Condenação já transitou em julgado
O pedido ocorre após o encerramento definitivo do processo. Em 2025, o ministro Dias Toffoli, do Supremo Tribunal Federal (STF), manteve a condenação do ex-governador por improbidade administrativa relacionada ao projeto Saúde em Movimento.
Segundo a ação, Garotinho participou de um esquema de desvio de recursos da Secretaria Estadual de Saúde entre 2005 e 2006, período em que o Estado era governado por Rosinha Matheus e ele ocupava o cargo de secretário de Governo.
Com a decisão do STF, o processo transitou em julgado, ou seja, não há mais possibilidade de recursos.

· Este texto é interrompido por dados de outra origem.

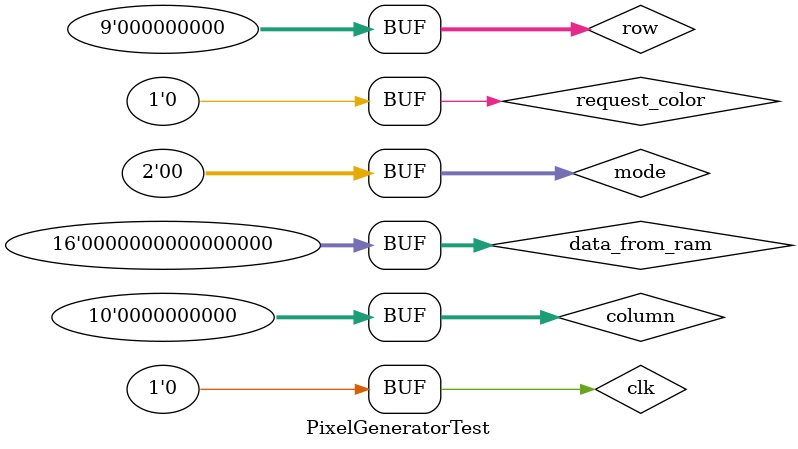
<source format=v>
`timescale 1ns / 1ps


module PixelGeneratorTest;

	// Inputs
	reg clk;
	reg [1:0] mode;
	reg request_color;
	reg [8:0] row;
	reg [9:0] column;
	reg [15:0] data_from_ram;

	// Outputs
	wire [7:0] next_color;
	wire [14:0] ram_address;

	// Instantiate the Unit Under Test (UUT)
	PixelGenerator uut (
		.clk(clk), 
		.mode(mode), 
		.request_color(request_color), 
		.row(row), 
		.column(column), 
		.data_from_ram(data_from_ram), 
		.next_color(next_color), 
		.ram_address(ram_address)
	);

	initial begin
		// Initialize Inputs
		clk = 0;
		mode = 0;
		request_color = 0;
		row = 0;
		column = 0;
		data_from_ram = 0;

		// Wait 100 ns for global reset to finish
		#100;
        
		// Add stimulus here

	end
      
endmodule


</source>
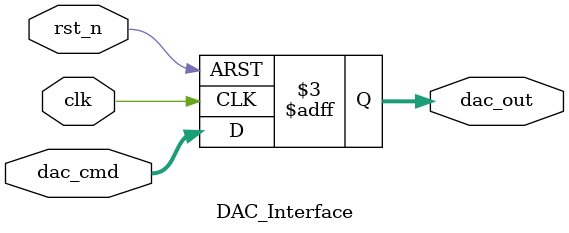
<source format=v>
module DAC_Interface(
    input  wire        clk,
    input  wire        rst_n,
    input  wire [15:0] dac_cmd,
    output reg  [15:0] dac_out
);

always @(posedge clk or negedge rst_n) begin
    if (!rst_n) begin
        dac_out <= 16'h0000;
    end else begin
        dac_out <= dac_cmd;  // 直接输出DAC命令
    end
end

endmodule
</source>
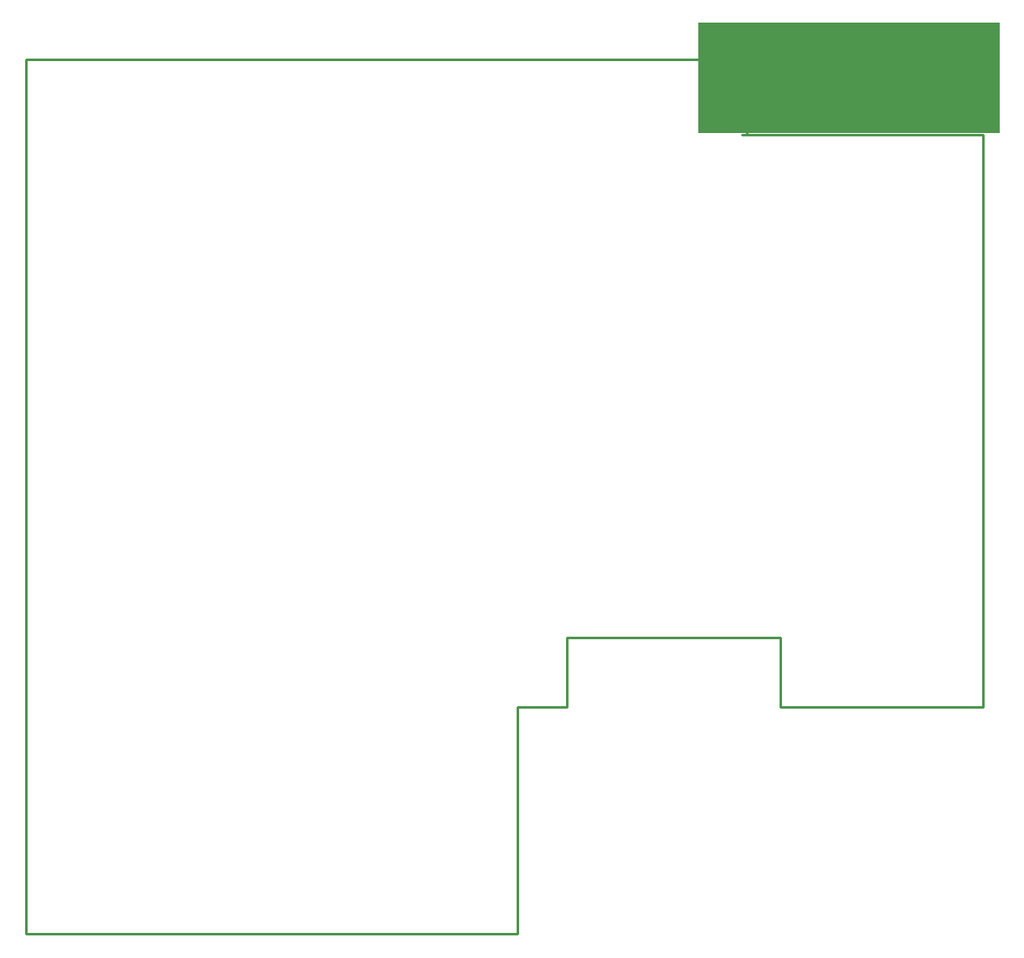
<source format=gko>
G04*
G04 #@! TF.GenerationSoftware,Altium Limited,Altium Designer,22.7.1 (60)*
G04*
G04 Layer_Color=16711935*
%FSLAX25Y25*%
%MOIN*%
G70*
G04*
G04 #@! TF.SameCoordinates,3A20C243-D036-4456-A015-6CD0820CEA74*
G04*
G04*
G04 #@! TF.FilePolarity,Positive*
G04*
G01*
G75*
%ADD12C,0.01000*%
G36*
X270729Y365996D02*
X390729D01*
Y321996D01*
X270729D01*
Y365996D01*
D02*
G37*
D12*
X198900Y3000D02*
Y93500D01*
X3000Y3000D02*
X198900D01*
X3000Y351300D02*
X3000Y3000D01*
X3000Y351300D02*
X290000D01*
X303400Y93500D02*
X384000Y93500D01*
X303400D02*
Y121100D01*
X290000Y321400D02*
Y351400D01*
X288000Y321400D02*
X381000D01*
X384000D01*
X384000D02*
X384000Y93500D01*
X198900D02*
X201900D01*
X218600D01*
Y93600D02*
Y121100D01*
X303400Y121100D01*
M02*

</source>
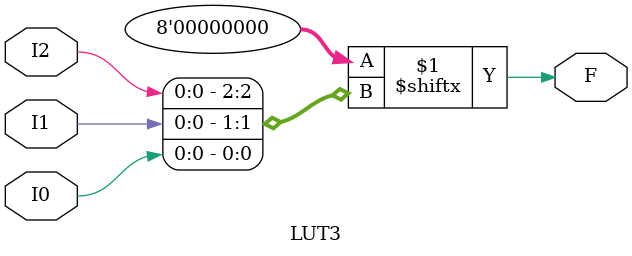
<source format=v>
`ifdef verilator3
`else
`timescale 1 ps / 1 ps
`endif

module LUT3
#(
    parameter [7:0] INIT = 8'b0
)
(
    input  I0,
    input  I1,
    input  I2,
    output F
);

    assign F = INIT[{I2, I1, I0}];

endmodule

</source>
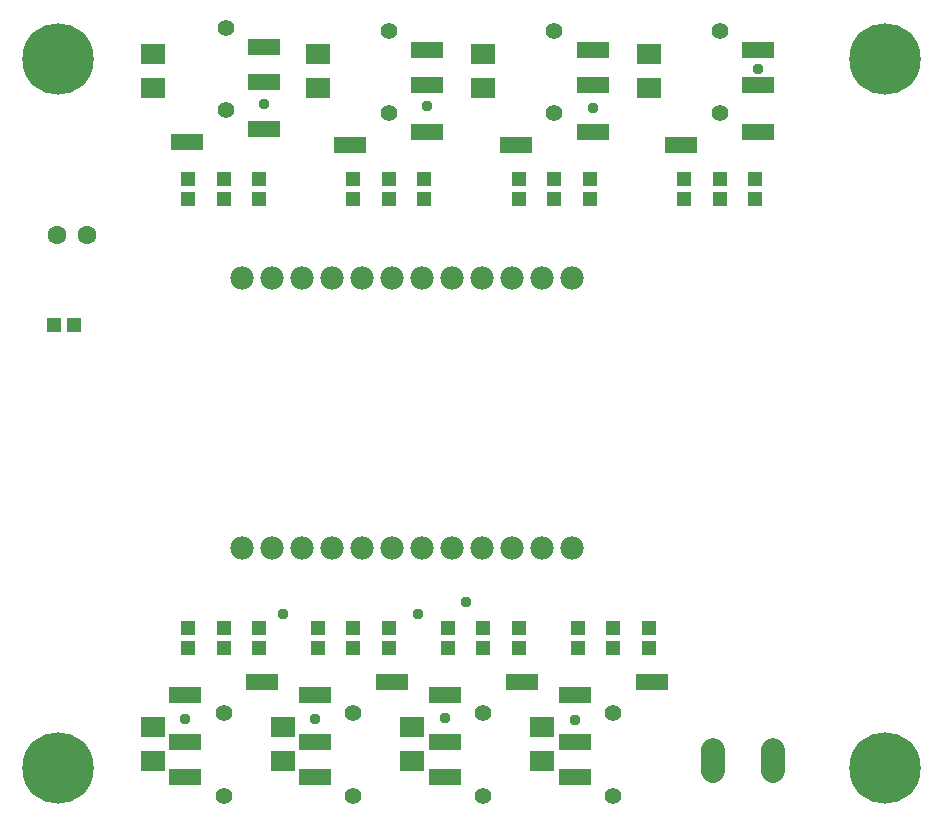
<source format=gbr>
G04 EAGLE Gerber RS-274X export*
G75*
%MOMM*%
%FSLAX34Y34*%
%LPD*%
%INSoldermask Top*%
%IPPOS*%
%AMOC8*
5,1,8,0,0,1.08239X$1,22.5*%
G01*
%ADD10C,1.603200*%
%ADD11R,1.203200X1.303200*%
%ADD12C,1.983200*%
%ADD13C,6.045200*%
%ADD14R,2.703200X1.403200*%
%ADD15C,1.403200*%
%ADD16R,1.303200X1.203200*%
%ADD17R,2.006200X1.803200*%
%ADD18C,1.993900*%
%ADD19C,0.959600*%


D10*
X49300Y501000D03*
X74700Y501000D03*
D11*
X46500Y425000D03*
X63500Y425000D03*
X220000Y548500D03*
X220000Y531500D03*
D12*
X484900Y236100D03*
X459500Y236100D03*
X434100Y236100D03*
X408700Y236100D03*
X383300Y236100D03*
X357900Y236100D03*
X332500Y236100D03*
X307100Y236100D03*
X281700Y236100D03*
X256300Y236100D03*
X230900Y236100D03*
X205500Y236100D03*
X484900Y464700D03*
X459500Y464700D03*
X434100Y464700D03*
X408700Y464700D03*
X383300Y464700D03*
X357900Y464700D03*
X332500Y464700D03*
X307100Y464700D03*
X281700Y464700D03*
X256300Y464700D03*
X230900Y464700D03*
X205500Y464700D03*
D13*
X50000Y50000D03*
X50000Y650000D03*
X750000Y50000D03*
X750000Y650000D03*
D14*
X224430Y590540D03*
X159430Y579540D03*
X224430Y630540D03*
X224430Y660540D03*
D15*
X191930Y676540D03*
X191930Y606540D03*
D14*
X362500Y588000D03*
X297500Y577000D03*
X362500Y628000D03*
X362500Y658000D03*
D15*
X330000Y674000D03*
X330000Y604000D03*
D14*
X502500Y588000D03*
X437500Y577000D03*
X502500Y628000D03*
X502500Y658000D03*
D15*
X470000Y674000D03*
X470000Y604000D03*
D14*
X642500Y588000D03*
X577500Y577000D03*
X642500Y628000D03*
X642500Y658000D03*
D15*
X610000Y674000D03*
X610000Y604000D03*
D14*
X157500Y112000D03*
X222500Y123000D03*
X157500Y72000D03*
X157500Y42000D03*
D15*
X190000Y26000D03*
X190000Y96000D03*
D14*
X267500Y112000D03*
X332500Y123000D03*
X267500Y72000D03*
X267500Y42000D03*
D15*
X300000Y26000D03*
X300000Y96000D03*
D14*
X377500Y112000D03*
X442500Y123000D03*
X377500Y72000D03*
X377500Y42000D03*
D15*
X410000Y26000D03*
X410000Y96000D03*
D14*
X487500Y112000D03*
X552500Y123000D03*
X487500Y72000D03*
X487500Y42000D03*
D15*
X520000Y26000D03*
X520000Y96000D03*
D16*
X190000Y531500D03*
X190000Y548500D03*
X160000Y548500D03*
X160000Y531500D03*
D17*
X130000Y654220D03*
X130000Y625780D03*
D11*
X360000Y548500D03*
X360000Y531500D03*
D16*
X330000Y531500D03*
X330000Y548500D03*
X300000Y548500D03*
X300000Y531500D03*
D17*
X270000Y654220D03*
X270000Y625780D03*
D11*
X500000Y548500D03*
X500000Y531500D03*
D16*
X470000Y531500D03*
X470000Y548500D03*
X440000Y548500D03*
X440000Y531500D03*
D17*
X410000Y654220D03*
X410000Y625780D03*
D11*
X640000Y548500D03*
X640000Y531500D03*
D16*
X610000Y531500D03*
X610000Y548500D03*
X580000Y548500D03*
X580000Y531500D03*
D17*
X550000Y654220D03*
X550000Y625780D03*
D11*
X220000Y151500D03*
X220000Y168500D03*
D16*
X190000Y168500D03*
X190000Y151500D03*
X160000Y151500D03*
X160000Y168500D03*
D17*
X130000Y55780D03*
X130000Y84220D03*
D11*
X330000Y151500D03*
X330000Y168500D03*
D16*
X300000Y168500D03*
X300000Y151500D03*
X270000Y151500D03*
X270000Y168500D03*
D17*
X240000Y55780D03*
X240000Y84220D03*
D11*
X440000Y151500D03*
X440000Y168500D03*
D16*
X410000Y168500D03*
X410000Y151500D03*
X380000Y151500D03*
X380000Y168500D03*
D17*
X350000Y55780D03*
X350000Y84220D03*
D11*
X550000Y151500D03*
X550000Y168500D03*
D16*
X520000Y168500D03*
X520000Y151500D03*
X490000Y151500D03*
X490000Y168500D03*
D17*
X460000Y55780D03*
X460000Y84220D03*
D18*
X655400Y65304D02*
X655400Y47397D01*
X604600Y47397D02*
X604600Y65304D01*
D19*
X28000Y650000D03*
X34472Y665405D03*
X49941Y671722D03*
X65346Y665251D03*
X71663Y649781D03*
X65191Y634376D03*
X49722Y628059D03*
X34317Y634531D03*
X728000Y50000D03*
X734472Y65405D03*
X749941Y71722D03*
X765346Y65251D03*
X771663Y49781D03*
X765191Y34376D03*
X749722Y28059D03*
X734317Y34531D03*
X28000Y50000D03*
X34472Y65405D03*
X49941Y71722D03*
X65346Y65251D03*
X71663Y49781D03*
X65191Y34376D03*
X49722Y28059D03*
X34317Y34531D03*
X728000Y650000D03*
X734472Y665405D03*
X749941Y671722D03*
X765346Y665251D03*
X771663Y649781D03*
X765191Y634376D03*
X749722Y628059D03*
X734317Y634531D03*
X240000Y180000D03*
X355000Y180000D03*
X395000Y190000D03*
X224430Y612000D03*
X362500Y610000D03*
X502500Y609000D03*
X642500Y642000D03*
X157500Y91000D03*
X267500Y91000D03*
X377500Y92000D03*
X487500Y90000D03*
M02*

</source>
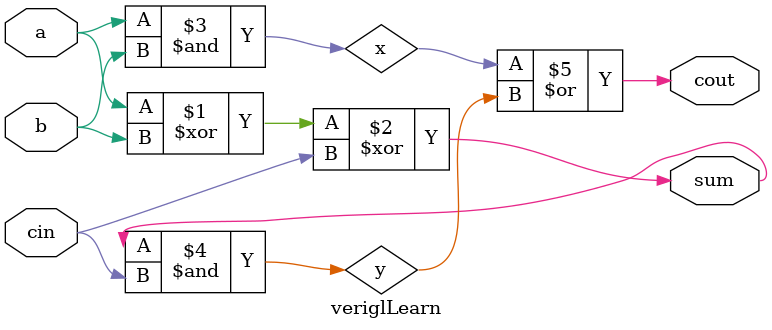
<source format=v>
module veriglLearn(
	input a, input b,
	input cin,
	output cout,
	output sum);
	
	
	wire x, y;
	//adder xor gates
	xor G1(sum, a, b, cin);
	and G2(x, a, b);
	and G3(y, sum, cin);
	or G4(cout, x, y);

	
	
	
	

	
endmodule
</source>
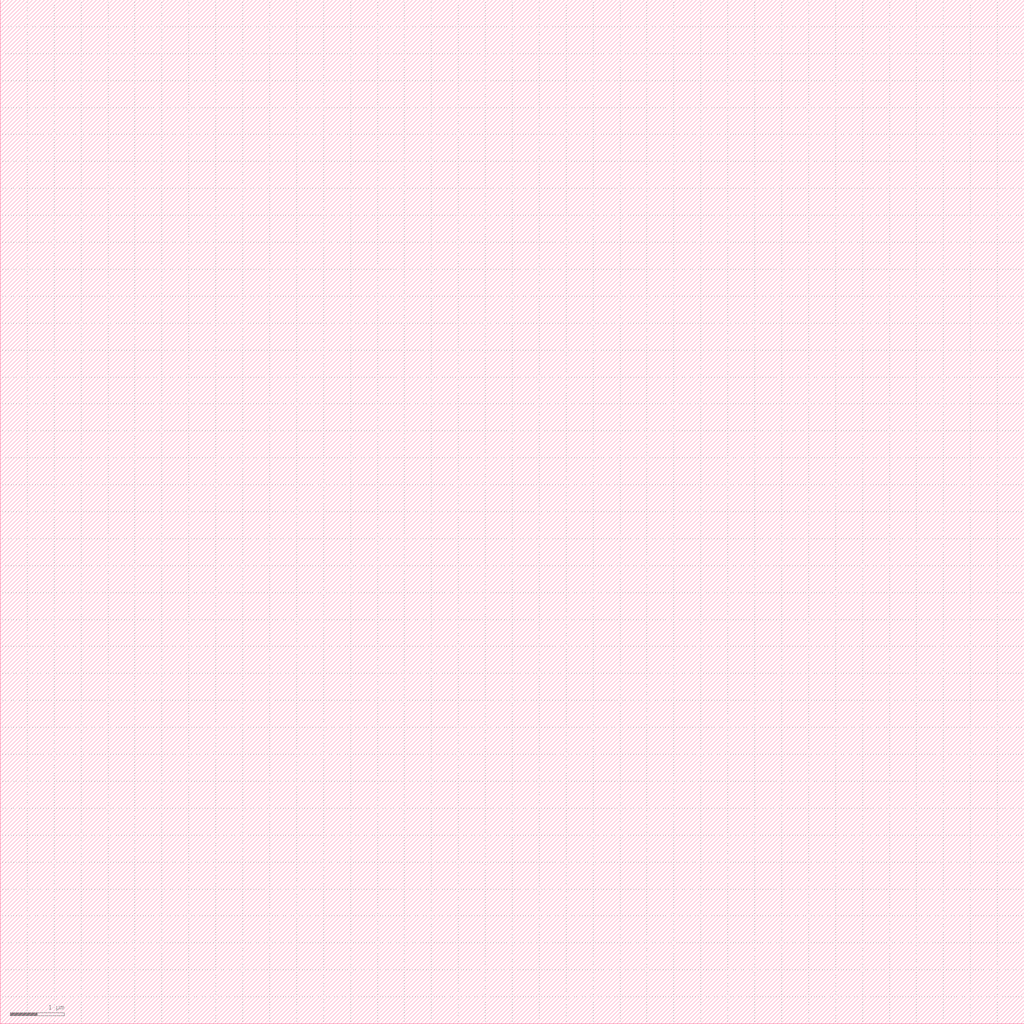
<source format=lef>
VERSION 5.8 ;
BUSBITCHARS "[]" ;
DIVIDERCHAR "/" ;

MACRO c
  CLASS COVER ;
  ORIGIN 0 0 ;
  SIZE 19 BY 19 ;
END c

END LIBRARY
</source>
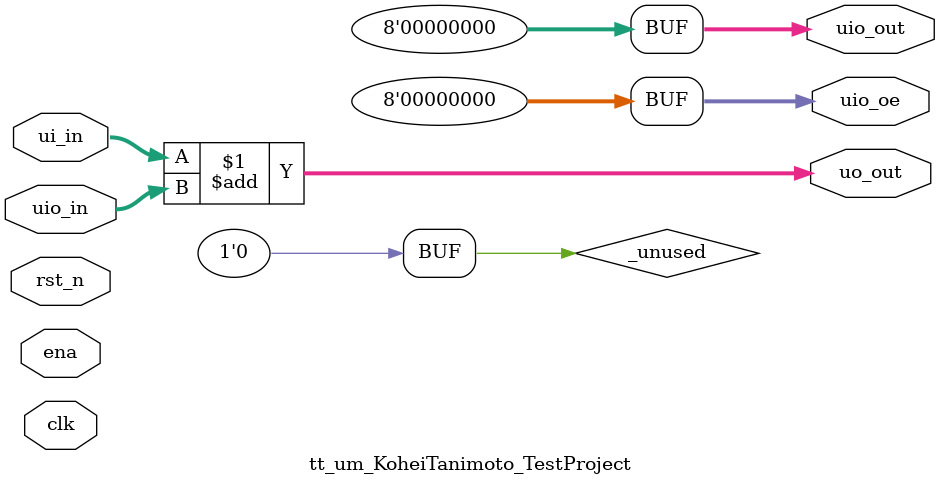
<source format=v>
/*
 * Copyright (c) 2024 Your Name
 * SPDX-License-Identifier: Apache-2.0
 */

`default_nettype none

module tt_um_KoheiTanimoto_TestProject (
    input  wire [7:0] ui_in,    // Dedicated inputs
    output wire [7:0] uo_out,   // Dedicated outputs
    input  wire [7:0] uio_in,   // IOs: Input path
    output wire [7:0] uio_out,  // IOs: Output path
    output wire [7:0] uio_oe,   // IOs: Enable path (active high: 0=input, 1=output)
    input  wire       ena,      // always 1 when the design is powered, so you can ignore it
    input  wire       clk,      // clock
    input  wire       rst_n     // reset_n - low to reset
);

  // All output pins must be assigned. If not used, assign to 0.
  assign uo_out  = ui_in + uio_in;  // Example: ou_out is the sum of ui_in and uio_in
  assign uio_out = 0;
  assign uio_oe  = 0;

  // List all unused inputs to prevent warnings
  wire _unused = &{ena, clk, rst_n, 1'b0};

endmodule

</source>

Ministério Público pede cumprimento imediato
Na petição apresentada à Justiça, o Ministério Público solicita:
- A execução imediata da sentença;
- A comunicação da condenação à Justiça Eleitoral;
- A suspensão dos direitos políticos de Anthony Garotinho pelo prazo de oito anos;
- A inclusão do nome do ex-governador no Cadastro Nacional de Condenados por Ato de Improbidade Administrativa.
O objetivo, segundo o Ministério Público, é dar cumprimento à decisão judicial definitiva.
Cobrança supera R$ 2,5 bilhões
Além das sanções políticas, o Ministério Público também pede que Garotinho seja intimado para quitar os valores fixados na condenação.
De acordo com os cálculos atualizados apresentados à Justiça, os valores cobrados são:
- R$ 2,55 bilhões referentes ao ressarcimento ao erário, atualizado;
- R$ 778,9 mil de multa civil;
- R$ 11,9 milhões por danos morais coletivos.
O valor original do prejuízo aos cofres públicos foi fixado em R$ 234,4 milhões, montante posteriormente atualizado conforme os critérios legais.
Caso Saúde em Movimento
A condenação está relacionada ao projeto Saúde em Movimento, desenvolvido entre 2005 e 2006. Segundo o Ministério Público, houve desvio de recursos públicos destinados à área da saúde durante a execução do programa.
A decisão que manteve a condenação tornou definitiva a responsabilização por improbidade administrativa, abrindo caminho para o cumprimento das sanções previstas na sentença.
Até o momento, não havia sido divulgada manifestação da defesa de Anthony Garotinho sobre o novo pedido apresentado pelo Ministério Público.